By "tomorrow," the letter may be "lying open on a table." This small, almost offhand statement carries significant weight—there is a shift from internal contemplation to external reality. The letter, which has existed in his mind for forty years, now has a physical presence. Like the pears, it has fallen, and now it will wait to be received.

The poem then returns to the harvest: "We gather pears in baskets, sacks." This communal act contrasts with the solitary act of writing the letter. There is an abundance—so much has been given, so much to sort through. The line "What will we do with everything / that has been given us?" extends beyond the literal pears to encompass inheritance, both tangible and intangible. This is the central question of the poem—how do we handle what we receive, whether it is fruit, love, pain, or memory?

The images of "ginger pears, pear pies, / fingers weighing flesh" suggest both enjoyment and careful selection. Some things are transformed into something new (pies), while others are simply held and examined. This mirrors how we process the past—some experiences are reshaped into stories, others are held quietly in reflection.

The final lines linger on an unexpected detail: "It is hard not to love the pile of peelings / growing on the counter next to the knife." The discarded parts, the things usually thrown away, become beautiful in their accumulation. The peelings, the remnants of what has been processed, are not insignificant. They, too, are part of what has been given. This suggests that even the painful parts of life—the peeling away, the cutting—can be appreciated as part of a whole.

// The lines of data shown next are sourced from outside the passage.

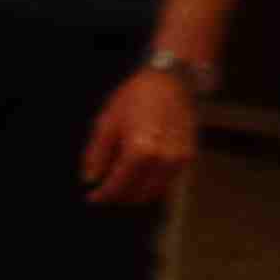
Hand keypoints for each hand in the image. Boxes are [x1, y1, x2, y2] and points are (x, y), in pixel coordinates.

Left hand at [81, 63, 199, 209]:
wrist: (171, 82)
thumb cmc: (135, 98)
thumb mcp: (107, 123)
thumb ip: (97, 155)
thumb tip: (90, 179)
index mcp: (140, 150)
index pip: (119, 185)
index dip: (104, 195)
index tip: (92, 198)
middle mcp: (163, 159)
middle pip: (138, 193)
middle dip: (120, 196)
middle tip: (105, 193)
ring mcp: (179, 160)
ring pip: (155, 191)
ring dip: (137, 194)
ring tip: (120, 186)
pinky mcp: (188, 157)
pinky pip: (168, 181)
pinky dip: (152, 184)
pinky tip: (139, 176)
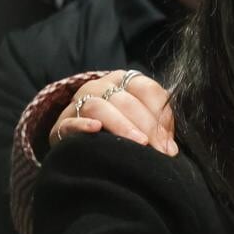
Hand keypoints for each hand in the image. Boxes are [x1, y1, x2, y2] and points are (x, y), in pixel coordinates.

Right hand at [50, 69, 176, 153]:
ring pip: (100, 106)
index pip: (148, 90)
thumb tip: (170, 148)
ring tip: (139, 143)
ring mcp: (79, 101)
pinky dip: (83, 124)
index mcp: (125, 81)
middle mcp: (101, 85)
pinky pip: (70, 120)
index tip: (170, 143)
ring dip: (122, 126)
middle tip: (160, 151)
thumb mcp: (141, 123)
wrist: (81, 142)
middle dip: (147, 127)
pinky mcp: (62, 122)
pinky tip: (96, 129)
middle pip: (127, 101)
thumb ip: (157, 127)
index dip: (162, 115)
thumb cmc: (120, 130)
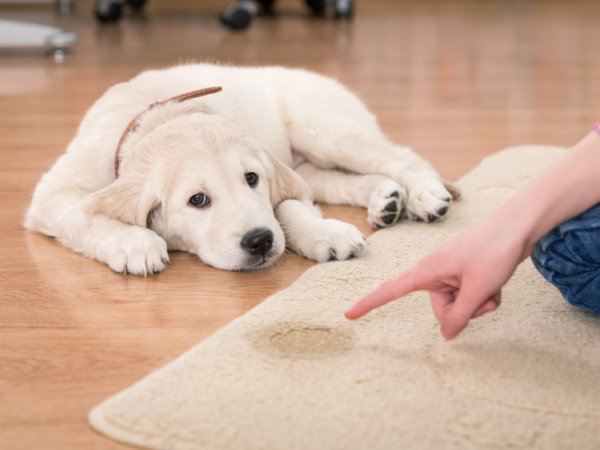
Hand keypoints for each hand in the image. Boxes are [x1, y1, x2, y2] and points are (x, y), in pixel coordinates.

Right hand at [345, 220, 526, 338]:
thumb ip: (459, 316)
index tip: (348, 314)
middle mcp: (435, 273)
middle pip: (440, 310)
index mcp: (427, 270)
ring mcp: (451, 274)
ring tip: (492, 286)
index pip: (390, 290)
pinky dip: (485, 297)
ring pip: (459, 307)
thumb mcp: (477, 290)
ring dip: (478, 304)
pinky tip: (497, 284)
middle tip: (482, 294)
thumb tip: (446, 336)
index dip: (369, 304)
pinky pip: (470, 298)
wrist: (518, 227)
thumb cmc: (494, 251)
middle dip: (464, 311)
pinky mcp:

"The Last Day of August" is a meditation on how we deal with the weight of the past, the inheritance of memory, and the way time gently pushes us toward release. Naomi Shihab Nye seamlessly weaves together the natural and the emotional, showing how a simple act like falling pears can mirror the complexities of family, fear, and forgiveness. The poem leaves us with a quiet recognition of life’s cycles, the beauty in both what is kept and what is discarded, and the ever-present question of what we will do with all that we have received.